Una delle conseguenze dei cambiamenti climatici, e in particolare dell’aumento delle temperature, è lo scioglimento dei ghiacci, il che provoca, a cascata (è il caso di dirlo), un innalzamento del livello del mare. Che mette a rischio allagamento milioni di chilometri quadrati di aree costiere. Anche in questo caso, una quantificazione precisa è molto difficile. Sappiamo che dal 1880 il livello del mare si è alzato di circa 23 centimetri, 7 e mezzo dei quali negli ultimi 25 anni. Le stime più recenti e attendibili parlano di un innalzamento di circa 3,2 millimetri ogni anno, il che vuol dire che durante la Cop25 il livello degli oceani salirà di poco più di un decimo di millimetro. In appena 12 giorni non è affatto poco. Non bene.
Tanta CO2 nell’atmosfera
Nel 2017, stando ai dati del Global Carbon Atlas, siamo stati in grado di emettere la bellezza di 36,15 miliardi di tonnellate di anidride carbonica nell’atmosfera (ricordiamo che l’anidride carbonica è il principale gas serra, responsabile di soffocare il nostro pianeta in una cappa che si fa sempre più pericolosamente calda). L’Asia, nel complesso, ha emesso oltre 12 miliardi di tonnellate di anidride carbonica (la sola Cina è arrivata a quasi 10 miliardi di tonnellate); gli Stati Uniti ne hanno emesso oltre 5 miliardi di tonnellate, più o meno quanto l’Europa.
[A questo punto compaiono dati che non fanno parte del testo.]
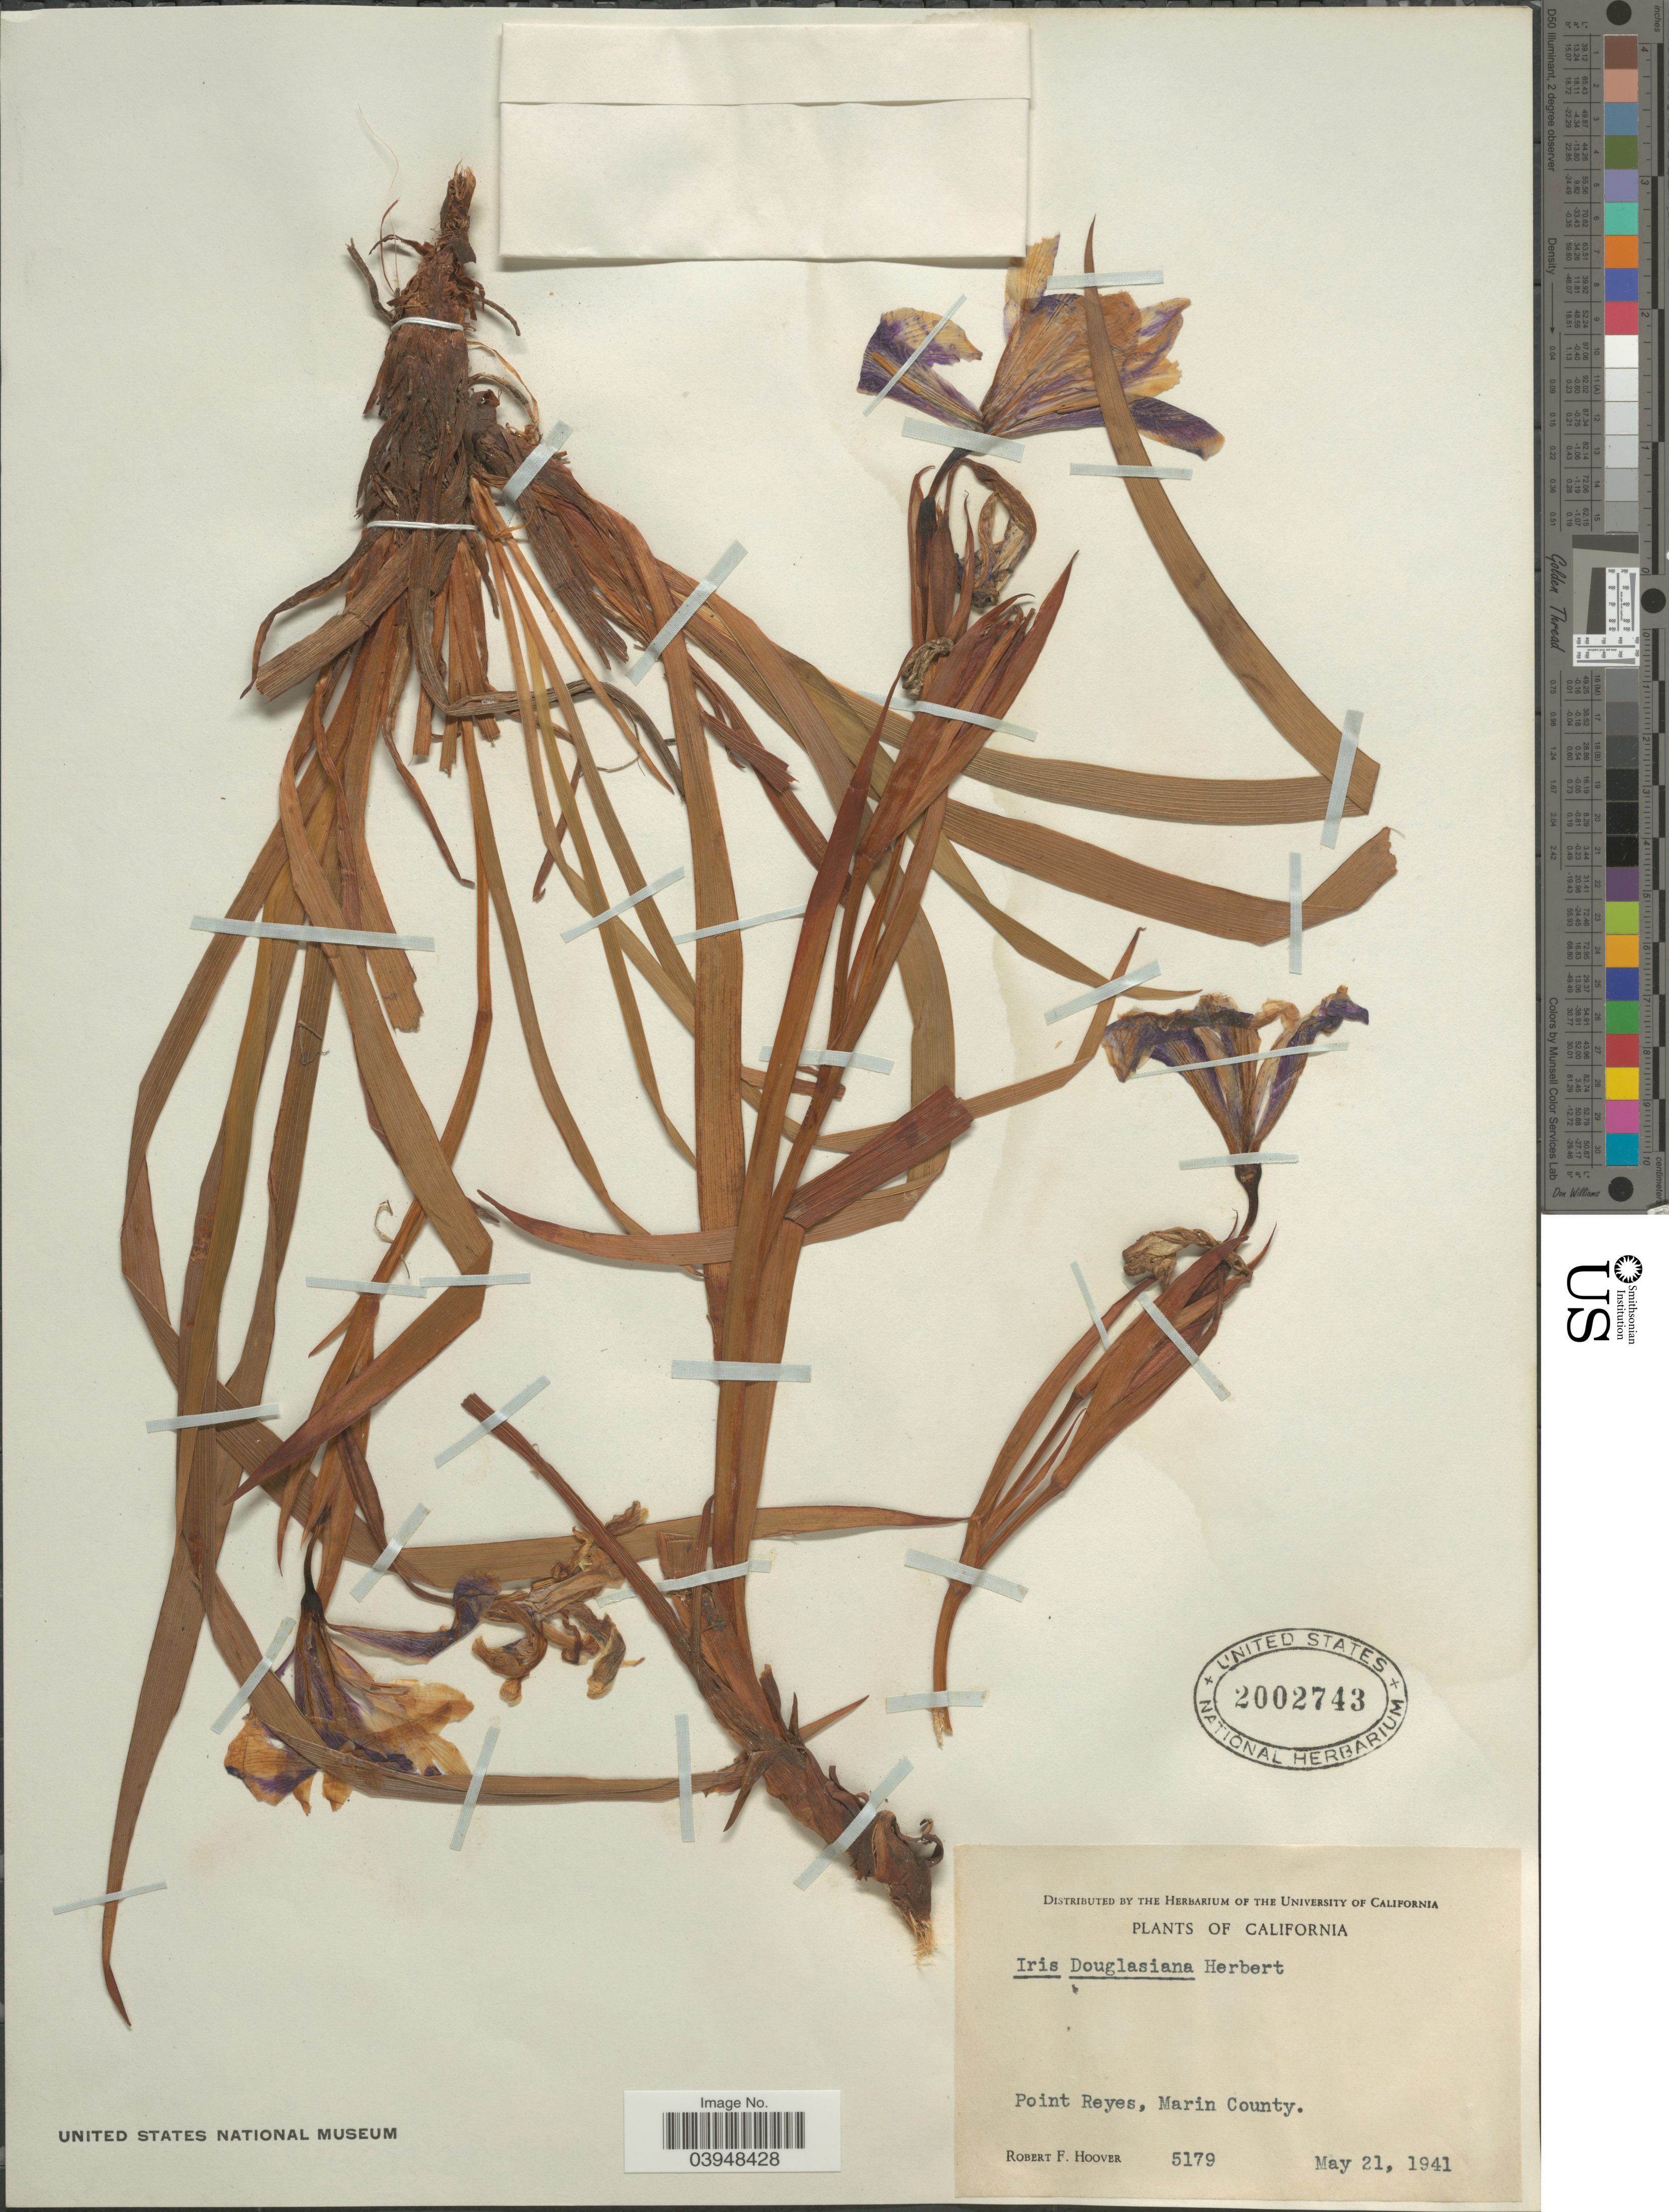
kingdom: Plantae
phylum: Tracheophyta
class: Liliopsida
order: Asparagales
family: Iridaceae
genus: Iris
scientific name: Iris douglasiana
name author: Herb.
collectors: R. F. Hoover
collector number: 5179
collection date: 1941-05-21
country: United States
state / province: California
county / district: Marin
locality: Point Reyes, Marin County.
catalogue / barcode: US 2002743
Per dare qualche altro dato: ciascun italiano ha emesso, in media, 6 tonnellate di anidride carbonica l’anno. Vuol dire che nei 12 giorni di Cop25 la nostra atmosfera si accollerà un altro miliardo di tonnellate di anidride carbonica. Ed è una stima per difetto. Non bene.
Più caldo
Funziona così. Gli oceani del nostro pianeta sono una sorta di enorme serbatoio di calore, in grado di accumulare grandi quantità di energia. Proprio in virtù di questo effetto di accumulazione, il calore necessario a far aumentare anche solo di poco la temperatura superficiale è molto alto; ripercorrendo all’indietro il ragionamento, è evidente quindi che dietro un aumento anche (apparentemente) piccolo delle temperature si nasconde il fatto che il calore accumulato dai nostri oceani si è significativamente accresciuto. Passiamo ai numeri: dal 1901, la superficie del pianeta si è riscaldata di 0,7-0,9 °C per secolo, ma il tasso di riscaldamento è quasi raddoppiato dal 1975, arrivando a 1,5-1.8 °C per secolo, stando a un report elaborato dalla National Oceanic and Atmospheric Administration (Noaa) statunitense. Prendiamo per buono quest’ultimo dato, facendo finta che le cose non siano troppo peggiorate: vuol dire che in media le temperature aumentano di 0,015 °C l’anno, il che corrisponde a un riscaldamento di 0,4 millesimi di grado centigrado nei 12 giorni della Cop25. Non bene.
Rifiuti su rifiuti
Avete idea di quanti rifiuti produce l’umanità? Tantissimi. Più di due miliardi di tonnellate, globalmente. Un rapporto Eurostat dice che in Europa abbiamo generato oltre 5 tonnellate di immondizia a testa nel solo 2016. Di cui siamo riusciti a riciclare solo il 37,8%. Mentre i potenti del mondo sono in conciliabolo a Madrid, il nostro pianeta si sarà appesantito di altri 66 milioni di tonnellate di monnezza. Non bene.